-------- Input data
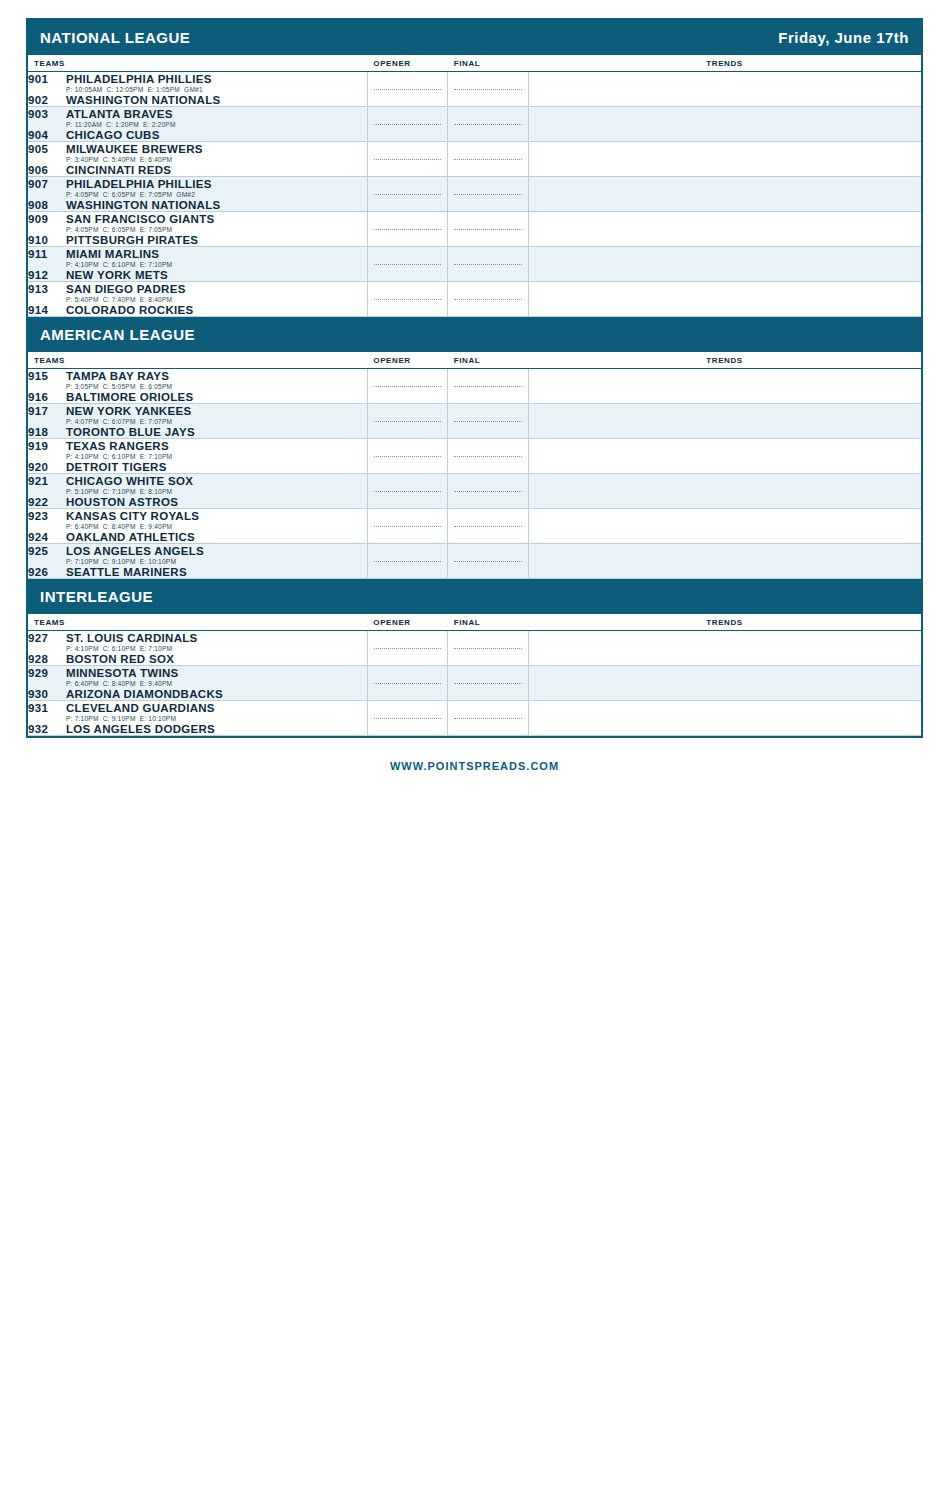NATIONAL LEAGUE Friday, June 17th
| TEAMS | OPENER | FINAL | TRENDS |
| --- | --- | --- | --- |
| 901 PHILADELPHIA PHILLIES P: 10:05AM C: 12:05PM E: 1:05PM GM#1 902 WASHINGTON NATIONALS | | | |
| 903 ATLANTA BRAVES P: 11:20AM C: 1:20PM E: 2:20PM 904 CHICAGO CUBS | | | |
| 905 MILWAUKEE BREWERS P: 3:40PM C: 5:40PM E: 6:40PM 906 CINCINNATI REDS | | | |
| 907 PHILADELPHIA PHILLIES P: 4:05PM C: 6:05PM E: 7:05PM GM#2 908 WASHINGTON NATIONALS | | | |
| 909 SAN FRANCISCO GIANTS P: 4:05PM C: 6:05PM E: 7:05PM 910 PITTSBURGH PIRATES | | | |
| 911 MIAMI MARLINS P: 4:10PM C: 6:10PM E: 7:10PM 912 NEW YORK METS | | | |
| 913 SAN DIEGO PADRES P: 5:40PM C: 7:40PM E: 8:40PM 914 COLORADO ROCKIES | | | |
AMERICAN LEAGUE
| TEAMS | OPENER | FINAL | TRENDS |
| --- | --- | --- | --- |
| 915 TAMPA BAY RAYS P: 3:05PM C: 5:05PM E: 6:05PM 916 BALTIMORE ORIOLES | | | |
| 917 NEW YORK YANKEES P: 4:07PM C: 6:07PM E: 7:07PM 918 TORONTO BLUE JAYS | | | |
| 919 TEXAS RANGERS P: 4:10PM C: 6:10PM E: 7:10PM 920 DETROIT TIGERS | | | |
| 921 CHICAGO WHITE SOX P: 5:10PM C: 7:10PM E: 8:10PM 922 HOUSTON ASTROS | | | |
| 923 KANSAS CITY ROYALS P: 6:40PM C: 8:40PM E: 9:40PM 924 OAKLAND ATHLETICS | | | |
| 925 LOS ANGELES ANGELS P: 7:10PM C: 9:10PM E: 10:10PM 926 SEATTLE MARINERS | | | |
INTERLEAGUE
| TEAMS | OPENER | FINAL | TRENDS |
| --- | --- | --- | --- |
| 927 ST. LOUIS CARDINALS P: 4:10PM C: 6:10PM E: 7:10PM 928 BOSTON RED SOX | | | |
| 929 MINNESOTA TWINS P: 6:40PM C: 8:40PM E: 9:40PM 930 ARIZONA DIAMONDBACKS | | | |
| 931 CLEVELAND GUARDIANS P: 7:10PM C: 9:10PM E: 10:10PM 932 LOS ANGELES DODGERS | | | |
WWW.POINTSPREADS.COM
----------------
§ What you are asked to do
Take the lines above from the one holding "ASTROS | | | |" to the last and output them exactly.

§ Task response
| 921 CHICAGO WHITE SOX P: 5:10PM C: 7:10PM E: 8:10PM 922 HOUSTON ASTROS | | | |
| 923 KANSAS CITY ROYALS P: 6:40PM C: 8:40PM E: 9:40PM 924 OAKLAND ATHLETICS | | | |
| 925 LOS ANGELES ANGELS P: 7:10PM C: 9:10PM E: 10:10PM 926 SEATTLE MARINERS | | | |
INTERLEAGUE
| TEAMS | OPENER | FINAL | TRENDS |
| --- | --- | --- | --- |
| 927 ST. LOUIS CARDINALS P: 4:10PM C: 6:10PM E: 7:10PM 928 BOSTON RED SOX | | | |
| 929 MINNESOTA TWINS P: 6:40PM C: 8:40PM E: 9:40PM 930 ARIZONA DIAMONDBACKS | | | |
| 931 CLEVELAND GUARDIANS P: 7:10PM C: 9:10PM E: 10:10PM 932 LOS ANGELES DODGERS | | | |
WWW.POINTSPREADS.COM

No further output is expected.